Enabling Deterministic Masking
By default, some datasets in Anonymize are masked deterministically (see Default classifications and datasets for more information).
To enable or disable deterministic masking for a specific column, you can set the deterministic
property in the masking file:
"tables": [ { "schema": "Person", "name": "Address", "columns": [ { "name": "FirstName", "dataset": "GivenNames", "deterministic": true, "maxLength": 50 } ] } ]
In this example, the FirstName
column will be masked deterministically using the GivenNames
dataset.
Deterministic Seed
To control the output of deterministic masking across multiple runs of Anonymize, you can provide a seed value using the --deterministic-seed
command-line option.
The seed is used to ensure that the same input values will always produce the same masked output values when the same seed is used.
Example usage:
rganonymize mask --deterministic-seed "my-secret-seed"
Seed Requirements
The deterministic seed must meet the following requirements:
- It must be at least 4 characters long
- It cannot consist of a single repeated character (e.g., "111111")
- It cannot be an empty GUID (e.g., "00000000-0000-0000-0000-000000000000")
Security Considerations
By default Anonymize uses random and single use seeds, and does not store them. It is possible, where necessary, to provide your own seed. The deterministic seed could be used to reverse engineer masked data back to its original values if an attacker gains access to both the seed and the masked data. Therefore, it is crucial to treat the seed as a sensitive secret and store it securely, such as in a key vault or secret management system.

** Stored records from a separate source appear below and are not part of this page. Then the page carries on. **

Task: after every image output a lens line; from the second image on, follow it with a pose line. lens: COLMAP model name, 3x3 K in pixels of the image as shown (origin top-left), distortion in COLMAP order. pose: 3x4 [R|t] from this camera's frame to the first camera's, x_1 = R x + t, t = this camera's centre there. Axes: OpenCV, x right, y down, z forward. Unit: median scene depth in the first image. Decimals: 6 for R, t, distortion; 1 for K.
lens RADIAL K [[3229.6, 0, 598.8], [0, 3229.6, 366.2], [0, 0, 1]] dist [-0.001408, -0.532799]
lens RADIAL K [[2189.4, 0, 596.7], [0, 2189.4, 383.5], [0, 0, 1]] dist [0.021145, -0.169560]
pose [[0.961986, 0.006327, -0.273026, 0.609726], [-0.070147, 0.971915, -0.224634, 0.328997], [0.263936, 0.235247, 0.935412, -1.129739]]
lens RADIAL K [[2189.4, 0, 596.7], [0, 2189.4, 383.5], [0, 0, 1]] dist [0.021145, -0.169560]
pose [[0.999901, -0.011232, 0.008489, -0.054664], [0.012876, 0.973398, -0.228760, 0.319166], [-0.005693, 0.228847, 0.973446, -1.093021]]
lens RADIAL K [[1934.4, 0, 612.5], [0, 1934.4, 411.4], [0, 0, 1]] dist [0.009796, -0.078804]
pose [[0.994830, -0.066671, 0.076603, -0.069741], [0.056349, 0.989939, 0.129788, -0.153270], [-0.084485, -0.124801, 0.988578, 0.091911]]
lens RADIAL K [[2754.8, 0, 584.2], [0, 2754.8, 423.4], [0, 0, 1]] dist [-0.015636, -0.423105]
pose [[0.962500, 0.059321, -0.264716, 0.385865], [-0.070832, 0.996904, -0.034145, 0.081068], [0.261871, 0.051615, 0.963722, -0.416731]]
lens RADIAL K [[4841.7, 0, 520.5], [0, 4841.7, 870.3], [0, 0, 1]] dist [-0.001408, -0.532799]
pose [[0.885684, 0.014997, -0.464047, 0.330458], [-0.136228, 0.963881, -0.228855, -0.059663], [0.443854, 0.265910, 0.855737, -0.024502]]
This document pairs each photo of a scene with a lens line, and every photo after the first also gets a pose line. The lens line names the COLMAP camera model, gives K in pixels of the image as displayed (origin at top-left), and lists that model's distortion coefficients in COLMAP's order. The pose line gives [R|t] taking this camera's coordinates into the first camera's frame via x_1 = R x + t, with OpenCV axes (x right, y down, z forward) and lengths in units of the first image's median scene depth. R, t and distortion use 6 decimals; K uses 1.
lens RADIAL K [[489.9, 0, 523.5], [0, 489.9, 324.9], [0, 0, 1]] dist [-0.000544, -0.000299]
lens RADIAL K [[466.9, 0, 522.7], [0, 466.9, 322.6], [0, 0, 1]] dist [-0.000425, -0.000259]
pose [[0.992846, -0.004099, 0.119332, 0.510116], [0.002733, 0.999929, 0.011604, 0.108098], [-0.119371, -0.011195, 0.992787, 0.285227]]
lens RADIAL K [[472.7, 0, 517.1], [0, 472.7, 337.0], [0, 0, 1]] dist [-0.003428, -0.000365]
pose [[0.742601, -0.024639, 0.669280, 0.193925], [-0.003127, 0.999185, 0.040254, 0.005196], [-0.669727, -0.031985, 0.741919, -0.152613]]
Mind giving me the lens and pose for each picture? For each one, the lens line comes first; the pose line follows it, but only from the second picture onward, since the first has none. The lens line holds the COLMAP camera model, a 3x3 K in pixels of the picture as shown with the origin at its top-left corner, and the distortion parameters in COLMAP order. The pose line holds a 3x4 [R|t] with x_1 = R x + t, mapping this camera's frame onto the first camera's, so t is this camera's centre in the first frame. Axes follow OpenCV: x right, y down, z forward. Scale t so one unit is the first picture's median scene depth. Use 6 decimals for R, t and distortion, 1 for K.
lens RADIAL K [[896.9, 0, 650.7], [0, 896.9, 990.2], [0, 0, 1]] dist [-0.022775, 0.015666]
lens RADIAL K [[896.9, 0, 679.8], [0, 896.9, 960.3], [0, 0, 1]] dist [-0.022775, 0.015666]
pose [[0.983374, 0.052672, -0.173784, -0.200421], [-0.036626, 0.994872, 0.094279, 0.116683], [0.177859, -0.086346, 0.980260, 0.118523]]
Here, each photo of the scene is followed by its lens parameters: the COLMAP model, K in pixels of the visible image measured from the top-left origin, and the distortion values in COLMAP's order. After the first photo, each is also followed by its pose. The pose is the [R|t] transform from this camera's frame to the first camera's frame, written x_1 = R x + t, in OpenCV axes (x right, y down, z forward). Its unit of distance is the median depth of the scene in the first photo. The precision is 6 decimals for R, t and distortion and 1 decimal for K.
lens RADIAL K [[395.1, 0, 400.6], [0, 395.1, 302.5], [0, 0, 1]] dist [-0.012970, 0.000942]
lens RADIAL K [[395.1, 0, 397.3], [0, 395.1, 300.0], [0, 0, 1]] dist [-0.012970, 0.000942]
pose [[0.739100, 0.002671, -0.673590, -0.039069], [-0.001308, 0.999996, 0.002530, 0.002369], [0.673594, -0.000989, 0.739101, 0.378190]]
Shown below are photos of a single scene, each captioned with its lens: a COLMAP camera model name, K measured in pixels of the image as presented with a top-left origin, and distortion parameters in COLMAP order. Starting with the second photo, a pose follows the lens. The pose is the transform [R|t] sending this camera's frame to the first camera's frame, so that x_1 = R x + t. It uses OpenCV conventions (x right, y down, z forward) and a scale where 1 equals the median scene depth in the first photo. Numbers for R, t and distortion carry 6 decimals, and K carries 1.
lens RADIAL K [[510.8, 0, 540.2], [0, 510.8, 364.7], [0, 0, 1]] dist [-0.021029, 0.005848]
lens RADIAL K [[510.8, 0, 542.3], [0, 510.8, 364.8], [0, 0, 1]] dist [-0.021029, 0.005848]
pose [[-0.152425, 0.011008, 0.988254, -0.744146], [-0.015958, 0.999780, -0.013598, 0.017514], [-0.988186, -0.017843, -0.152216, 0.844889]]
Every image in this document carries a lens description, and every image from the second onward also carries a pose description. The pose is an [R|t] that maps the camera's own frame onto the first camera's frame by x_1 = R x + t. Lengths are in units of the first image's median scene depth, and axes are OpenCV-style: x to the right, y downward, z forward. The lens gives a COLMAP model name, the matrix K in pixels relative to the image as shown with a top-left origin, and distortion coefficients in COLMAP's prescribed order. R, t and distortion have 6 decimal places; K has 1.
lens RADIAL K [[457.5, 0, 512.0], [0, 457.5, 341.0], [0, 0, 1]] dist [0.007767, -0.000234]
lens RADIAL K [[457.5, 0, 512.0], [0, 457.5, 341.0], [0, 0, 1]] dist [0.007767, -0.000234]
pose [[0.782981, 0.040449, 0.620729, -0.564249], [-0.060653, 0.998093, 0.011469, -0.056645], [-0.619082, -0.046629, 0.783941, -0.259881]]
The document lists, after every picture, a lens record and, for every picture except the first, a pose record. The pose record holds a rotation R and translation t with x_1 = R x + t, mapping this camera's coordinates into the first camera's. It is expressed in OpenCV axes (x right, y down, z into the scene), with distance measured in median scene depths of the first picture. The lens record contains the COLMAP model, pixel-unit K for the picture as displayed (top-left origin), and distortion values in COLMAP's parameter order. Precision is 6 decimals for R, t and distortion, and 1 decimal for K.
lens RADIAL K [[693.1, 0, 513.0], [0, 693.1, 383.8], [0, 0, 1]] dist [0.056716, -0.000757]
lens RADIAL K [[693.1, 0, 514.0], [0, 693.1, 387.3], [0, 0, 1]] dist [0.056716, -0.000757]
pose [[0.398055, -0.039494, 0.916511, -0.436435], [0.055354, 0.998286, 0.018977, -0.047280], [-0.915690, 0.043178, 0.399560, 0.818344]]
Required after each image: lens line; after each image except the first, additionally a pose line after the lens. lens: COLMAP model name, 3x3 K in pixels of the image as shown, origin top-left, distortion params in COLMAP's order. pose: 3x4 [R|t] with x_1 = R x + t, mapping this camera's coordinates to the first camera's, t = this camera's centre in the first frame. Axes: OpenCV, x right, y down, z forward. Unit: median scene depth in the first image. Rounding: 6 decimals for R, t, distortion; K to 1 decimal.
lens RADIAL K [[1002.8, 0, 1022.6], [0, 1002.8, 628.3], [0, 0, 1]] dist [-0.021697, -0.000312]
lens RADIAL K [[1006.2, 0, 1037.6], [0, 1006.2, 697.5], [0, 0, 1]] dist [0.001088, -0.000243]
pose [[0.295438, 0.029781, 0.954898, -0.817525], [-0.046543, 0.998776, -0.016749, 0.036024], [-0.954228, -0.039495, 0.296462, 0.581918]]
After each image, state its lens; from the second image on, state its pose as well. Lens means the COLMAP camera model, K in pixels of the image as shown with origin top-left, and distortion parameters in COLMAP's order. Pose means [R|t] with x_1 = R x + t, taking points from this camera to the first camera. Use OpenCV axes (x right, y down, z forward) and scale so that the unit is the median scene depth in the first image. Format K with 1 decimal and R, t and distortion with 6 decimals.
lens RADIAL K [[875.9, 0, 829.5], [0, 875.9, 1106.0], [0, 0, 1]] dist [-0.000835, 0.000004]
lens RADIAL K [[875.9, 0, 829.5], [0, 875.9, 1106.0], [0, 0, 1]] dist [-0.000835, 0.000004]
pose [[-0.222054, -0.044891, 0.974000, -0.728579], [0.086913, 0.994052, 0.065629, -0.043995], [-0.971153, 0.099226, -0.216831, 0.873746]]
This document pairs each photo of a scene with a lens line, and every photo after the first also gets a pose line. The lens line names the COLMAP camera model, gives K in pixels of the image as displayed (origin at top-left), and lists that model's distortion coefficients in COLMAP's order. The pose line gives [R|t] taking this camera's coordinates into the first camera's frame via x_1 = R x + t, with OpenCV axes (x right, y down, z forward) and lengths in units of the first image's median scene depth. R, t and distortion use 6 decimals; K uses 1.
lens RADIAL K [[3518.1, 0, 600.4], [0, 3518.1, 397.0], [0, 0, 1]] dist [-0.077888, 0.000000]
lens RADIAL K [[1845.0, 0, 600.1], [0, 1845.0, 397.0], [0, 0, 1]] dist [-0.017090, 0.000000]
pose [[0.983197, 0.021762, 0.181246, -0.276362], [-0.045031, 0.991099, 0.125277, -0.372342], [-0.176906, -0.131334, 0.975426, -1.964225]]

Avoid sharing the seed widely or including it in easily accessible locations like source code repositories or configuration files. Limit access to the seed to only those individuals who absolutely require it.
Remember, the security of your deterministic masking depends on your ability to keep the seed secret. Always follow best practices for managing sensitive information and consult with your organization's security team for guidance on securely storing and handling the deterministic seed. And if you don't need to retain the seed, don't. Use a random string and discard it after use.